How to quickly compute the determinant of given matrix I need to find the determinant of given matrix :
$\begin{bmatrix}
1&0&0&0&0&2\\
0&1&0&0&2&0\\
0&0&1&2&0&0\\
0&0&2&1&0&0\\
0&2&0&0&1&0\\
2&0&0&0&0&1\\
\end{bmatrix}$
I know that It can be computed with the help of row operations;by applying
R1 $\to$ R1 + R2+R3+R4+R5+R6, and then subsequently simplifying using further row operations to find the determinant.
However my question is : 
Is there another way to compute the determinant quickly ?,because the row operations are quite time taking and error prone.
I thought of using eigenvalues here but could not reach the solution
Can anyone help me to find this determinant quickly ?
Thank you
 A: By reordering both rows and columns you can see that the determinant is equal to that of a block diagonal matrix:
$$
\begin{vmatrix}
1&2&0&0&0&0\\
2&1&0&0&0&0\\
0&0&1&2&0&0\\
0&0&2&1&0&0\\
0&0&0&0&1&2\\
0&0&0&0&2&1\\
\end{vmatrix}
= \left(\begin{vmatrix}
1&2 \\ 2&1
\end{vmatrix}\right)^3
$$

Or with Schur complements: We have
$$
 M = \begin{pmatrix}
A & B \\ C &D
\end{pmatrix}  \text{ with } A = D = \begin{pmatrix}
1 & 0 & 0 \\ 0 & 1 & 0 \\ 0& 0 & 1
\end{pmatrix}  \text{ and } B = C = \begin{pmatrix}
0 & 0 & 2 \\ 0 & 2 & 0 \\ 2& 0 & 0
\end{pmatrix}
$$
and therefore (with $I_3$ denoting the $3\times 3$ identity matrix):
$$
 \det M = \det(A) \det(D - CA^{-1}B) = \det(I_3 - B^2) = \det(-3I_3) = -27 \, .
$$
A: I think proceeding by finding eigenvalues is much harder than ERO in this case. The determinant of a matrix is the product of its eigenvalues, but to find those you would have to compute a more complicated determinant in the first place (to find $\chi(\lambda)$). 
If you do these three simple operations:


*

*$2R_1-R_6\to R_6$,

*$2R_2-R_5\to R_5$,

*$2R_3-R_4\to R_4$, 


then the matrix becomes upper-triangular and the determinant is simply the product of the entries on the diagonal: $-27$.
A: Looking at the matrix, I think you can solve this problem recursively.
So, let $X_6$ your matrix (the matrix having the principal diagonal with $1$s and the secondary diagonal with only with $2$s.
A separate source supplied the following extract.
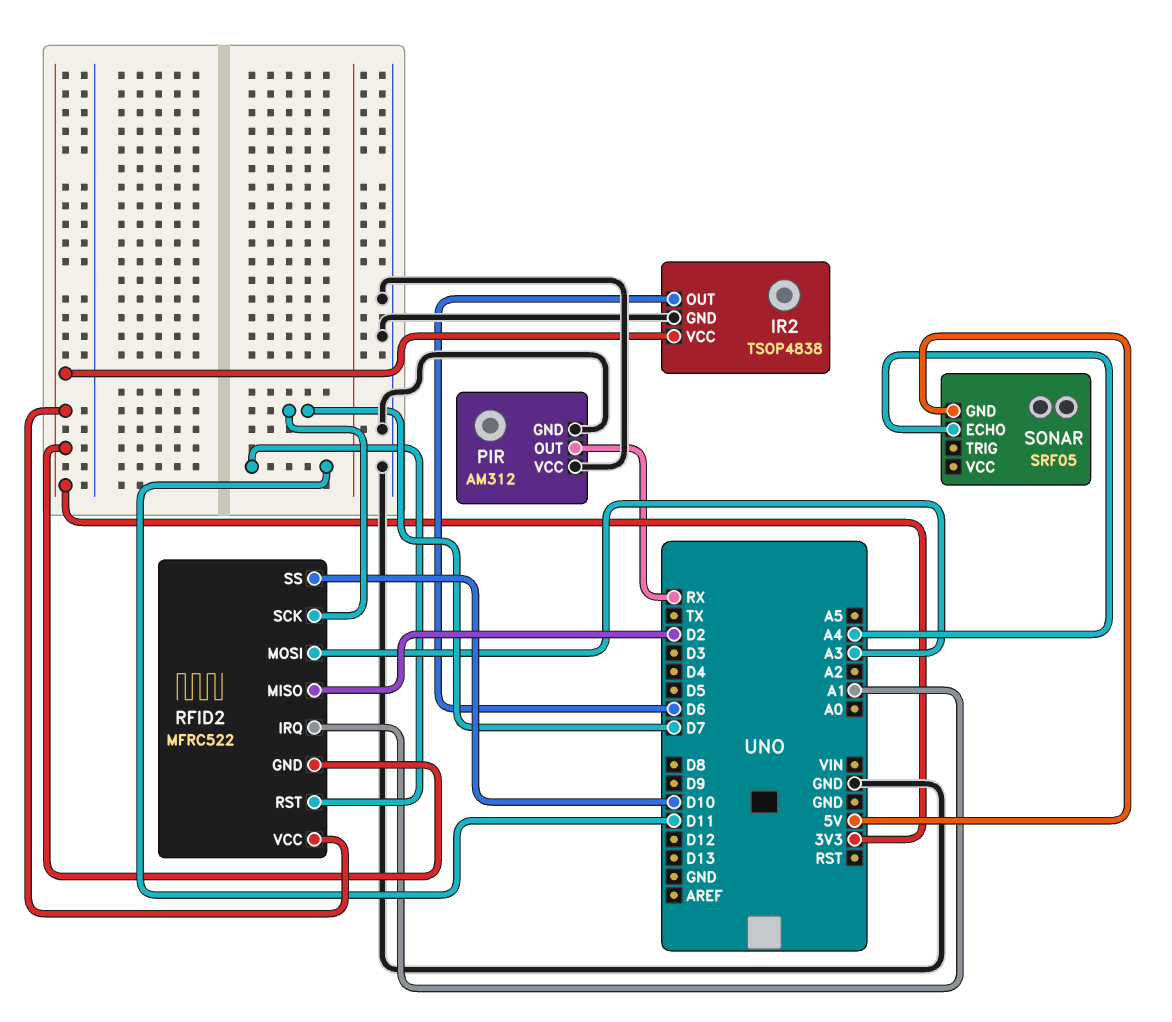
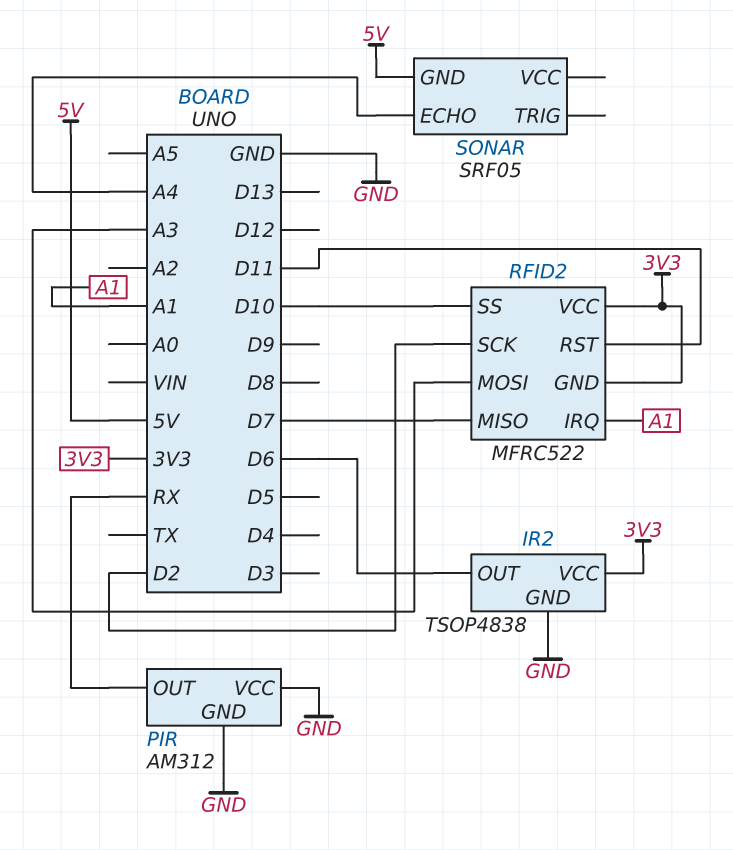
RFID2 pin MISO: D2 -> D7
RFID2 pin SCK: D7 -> D2

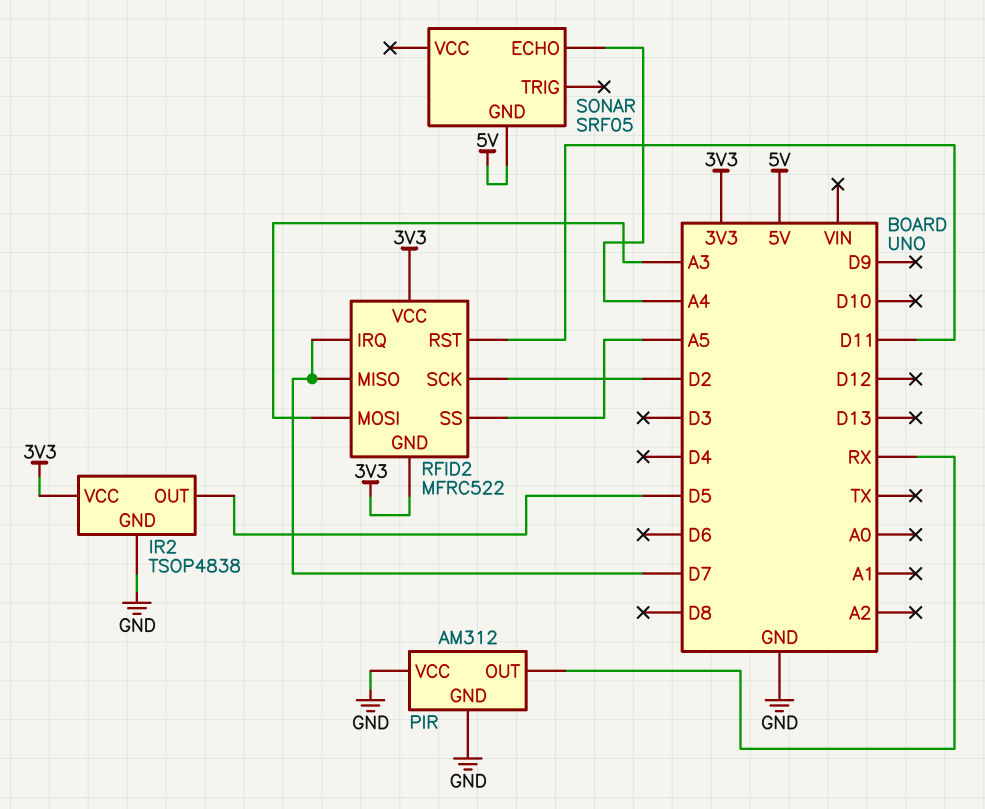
IR2 pin OUT: D6 -> D5
RFID2 pin IRQ: A1 -> D7
RFID2 pin SS: D10 -> A5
Then, using Laplace on the first row, you can obtain a relation with the 4x4 version of the matrix. $$\det{X_6} = -3\det{X_4}$$.  
Then, continue applying this recurrence until you get to the 2x2 version. Then, not only you find the determinant of your matrix, but you can also generalize it to any such matrix with even number of rows.